Nate took Dagmar’s map from Ron. “Most people aren’t as squeamish as we think they are. Everyone slows down to look at car accidents. As for Quinn’s reality show, the bloodiest episodes would probably get the highest ratings.”

He was right. No one had complained yet about the gruesomeness of a single one of the
History Alive
exhibits.

“I imagine that the fact that it happened so long ago gives people an excuse not to feel bad about it,” Ruth-Ann said. “After all, there’s nothing we can do, is there?”

Dr. B sighed over her oatmeal. “True.

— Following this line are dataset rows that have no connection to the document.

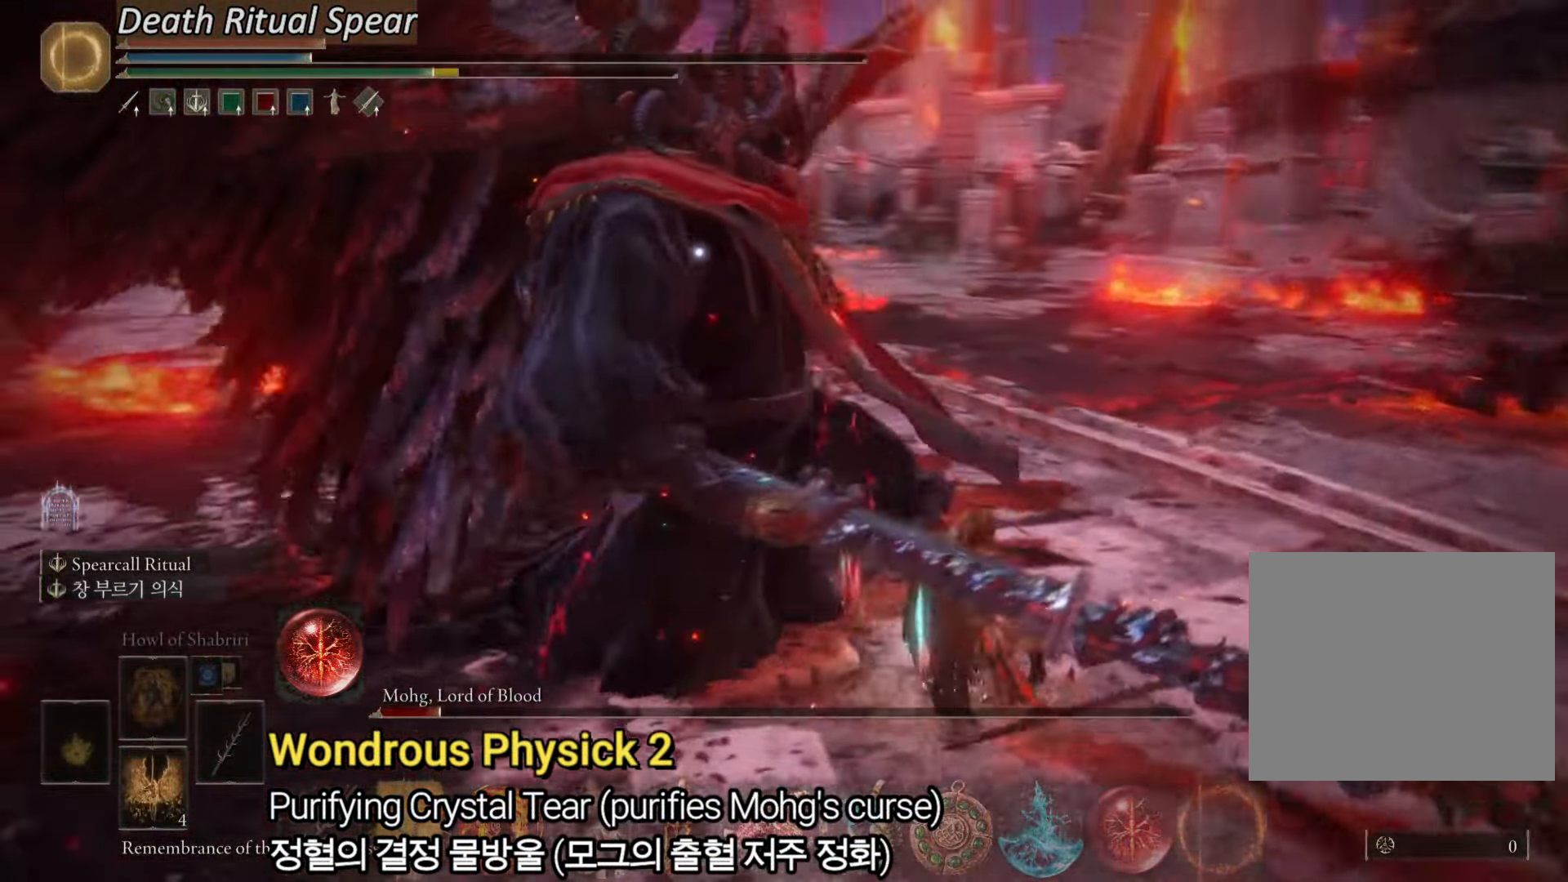
{"buttons": [], "left_stick": "center", "right_stick": "center", "events": []}
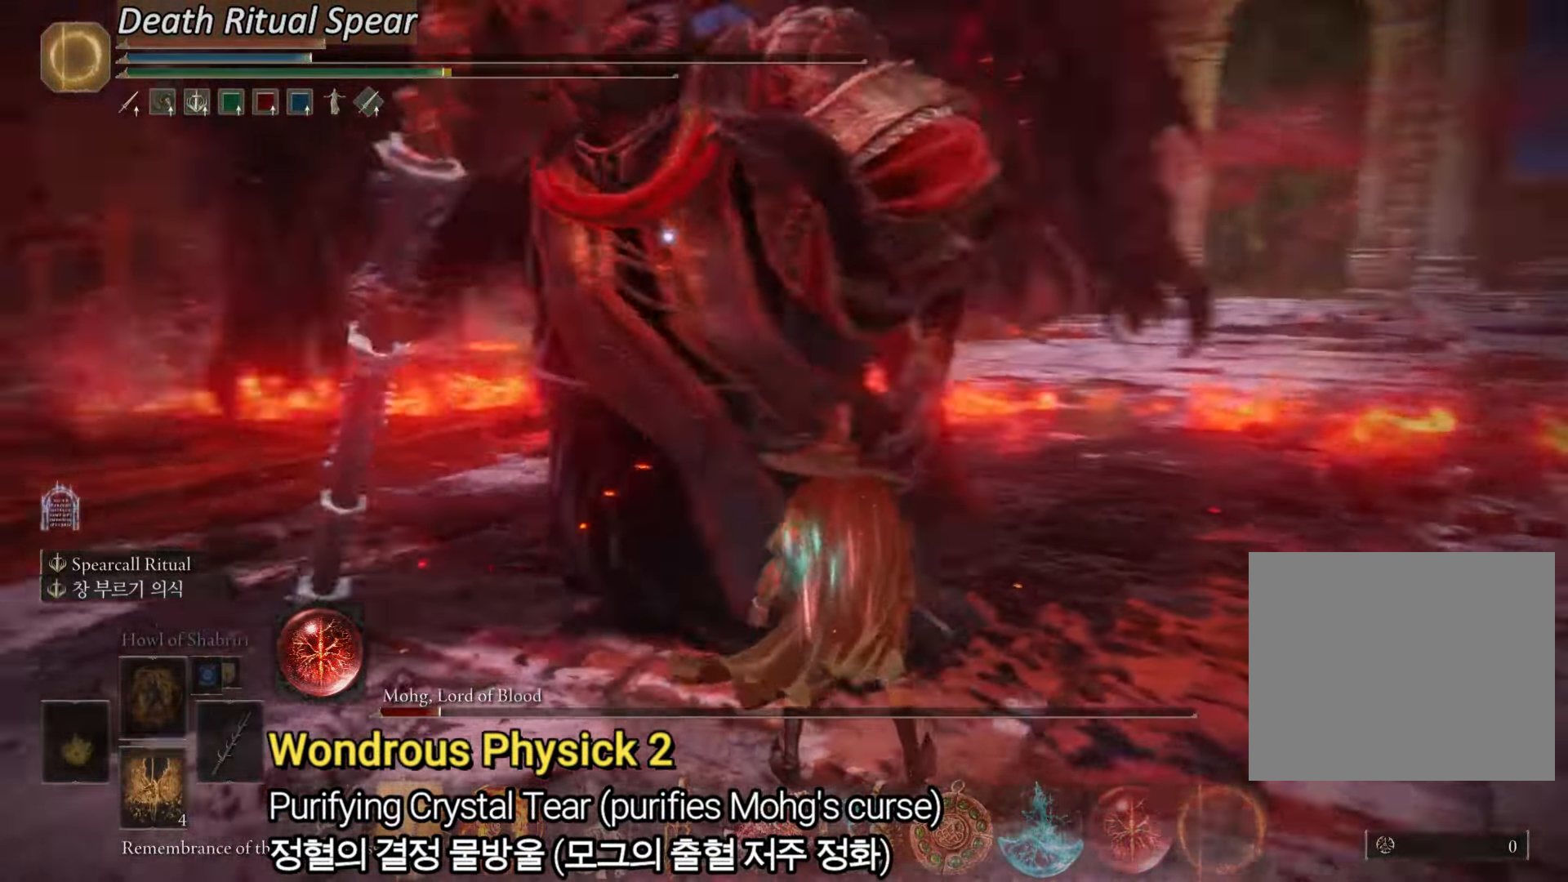
{"buttons": [], "left_stick": "center", "right_stick": "center", "events": []}
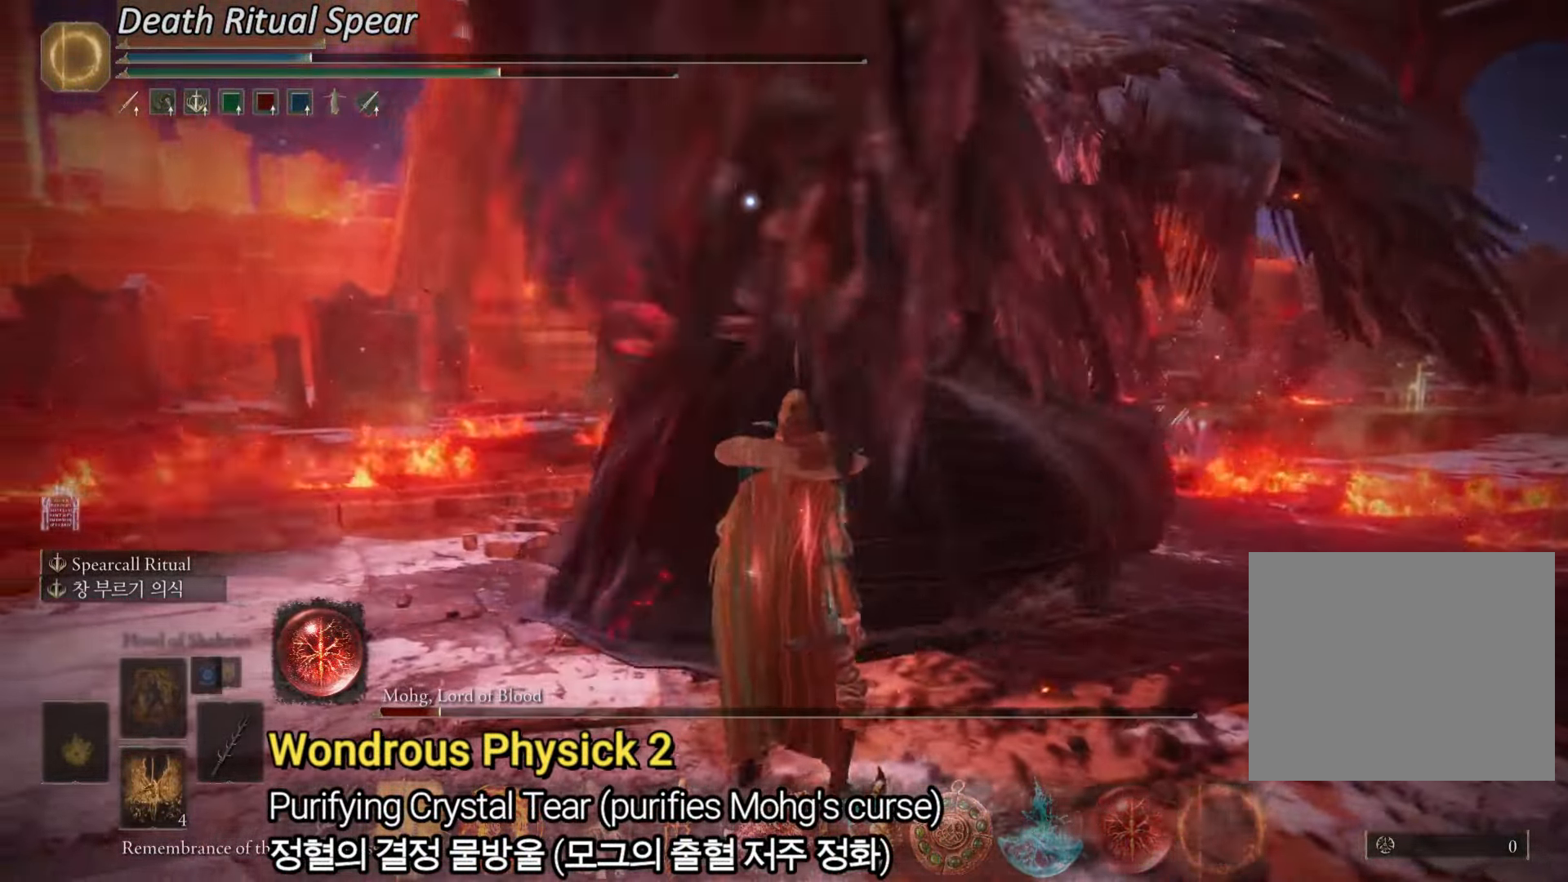
{"buttons": [], "left_stick": "down", "right_stick": "center", "events": [[50, "left_stick", "down"]]}
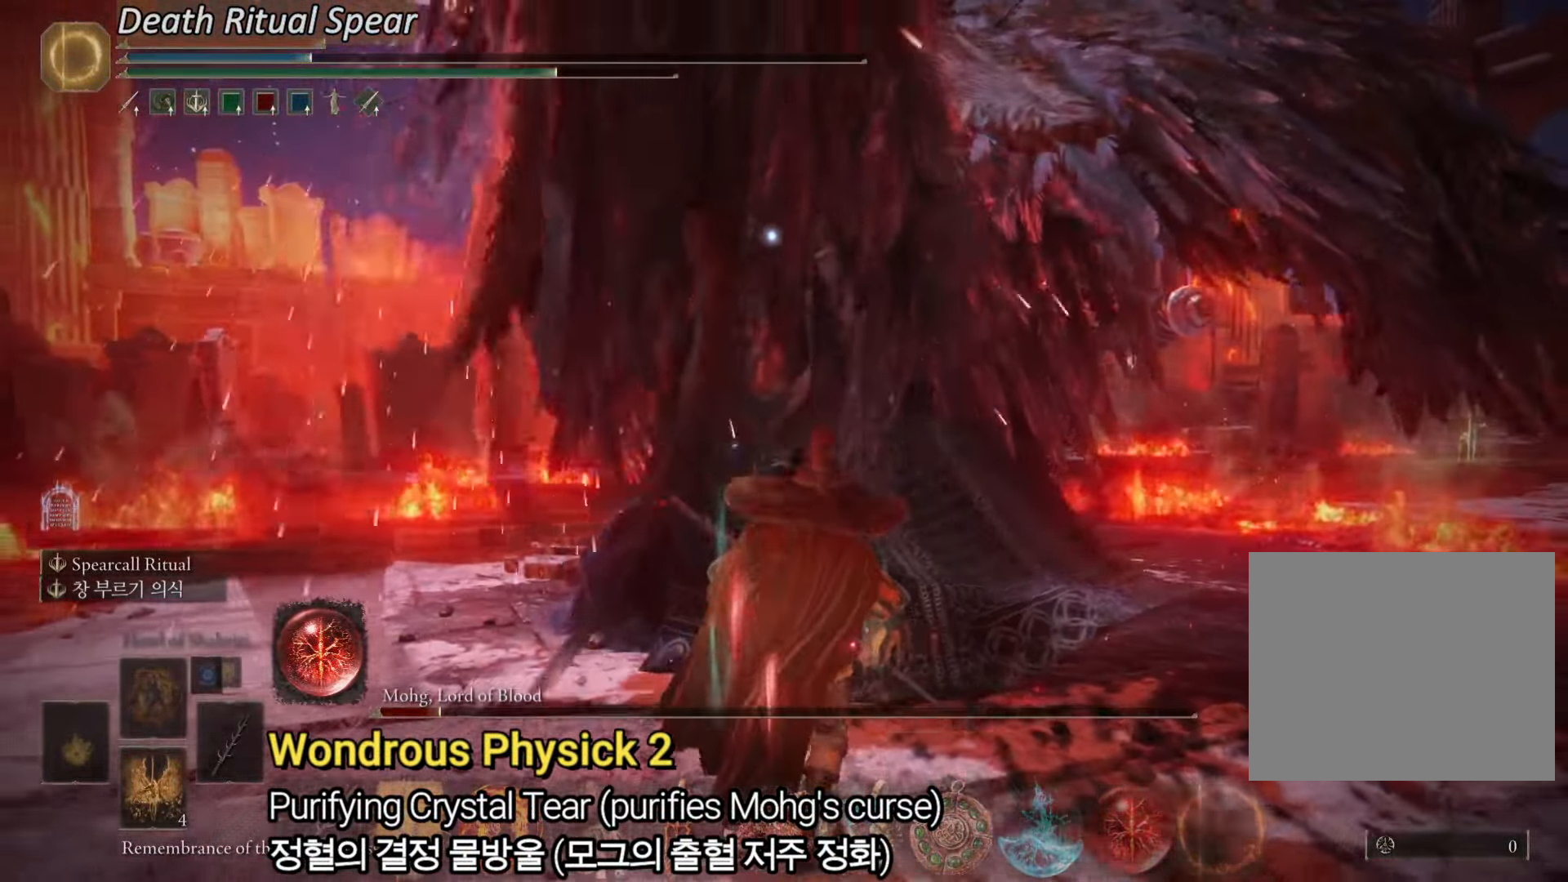
{"buttons": ["L2"], "left_stick": "down", "right_stick": "center", "events": [[500, "L2", "down"]]}
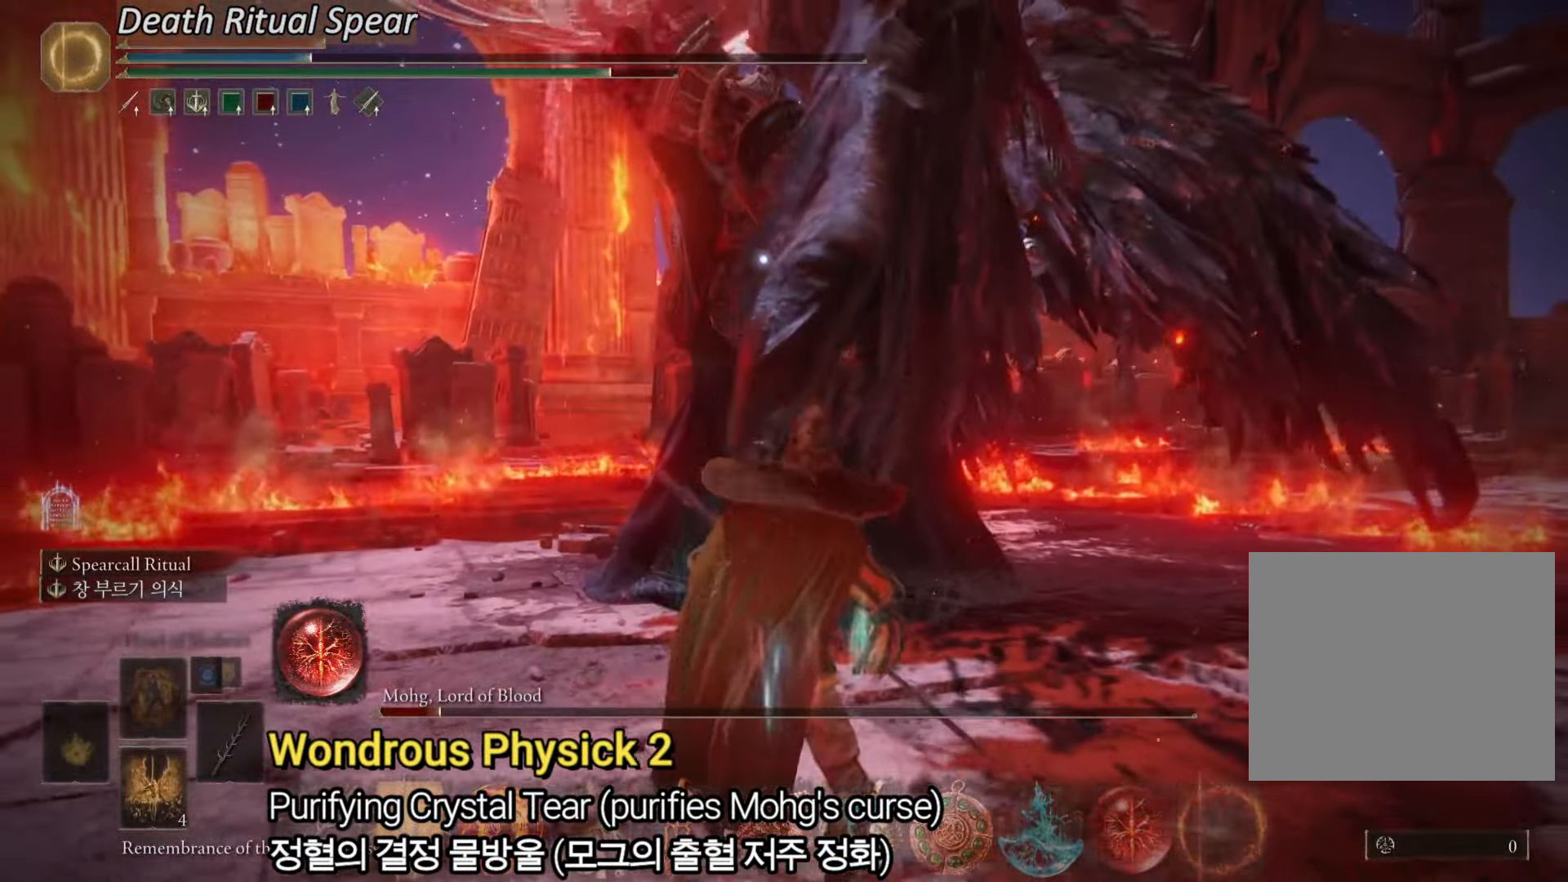
{"buttons": [], "left_stick": "center", "right_stick": "center", "events": [[200, "L2", "up"], [284, "left_stick", "center"]]}
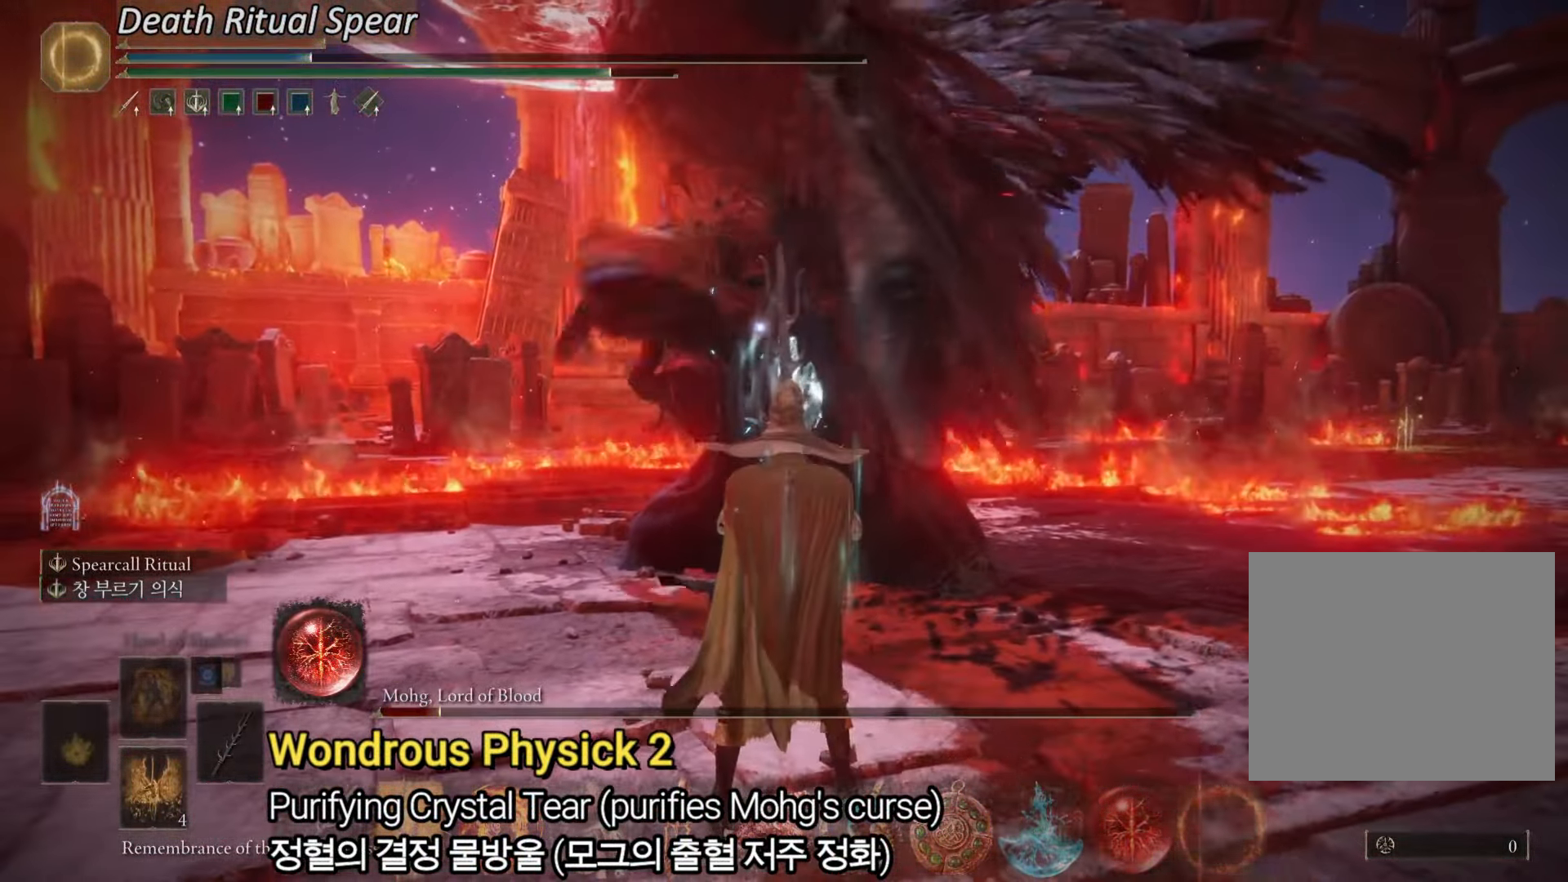
{"buttons": [], "left_stick": "center", "right_stick": "center", "events": []}
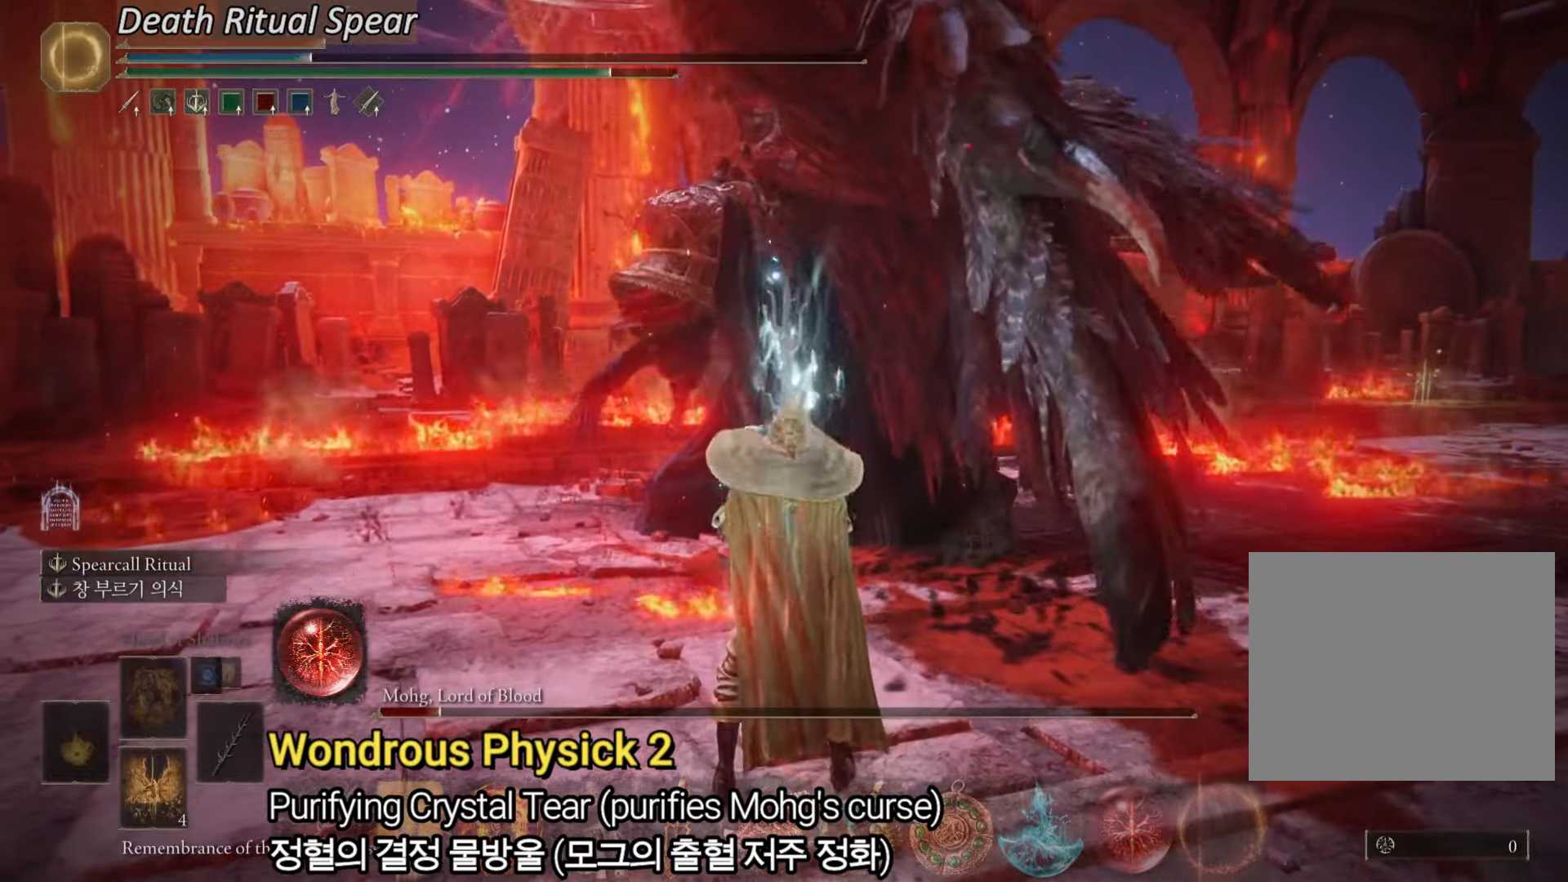
{"buttons": [], "left_stick": "down", "right_stick": "center", "events": [[201, "left_stick", "down"]]}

You can’t change History. We know because we tried. At least, Dr. Mooney and Dr. Rojas tried in the beginning, back when they were still figuring out the rules of time travel…STEWie wasn’t even called that yet. They made an attempt to save the lost Mayan books. It wasn’t long before they realized that the codices could only be rescued for future generations, not past ones—that is to say, they could not save the originals, only scan them before they made it onto the conquistadors’ bonfires.”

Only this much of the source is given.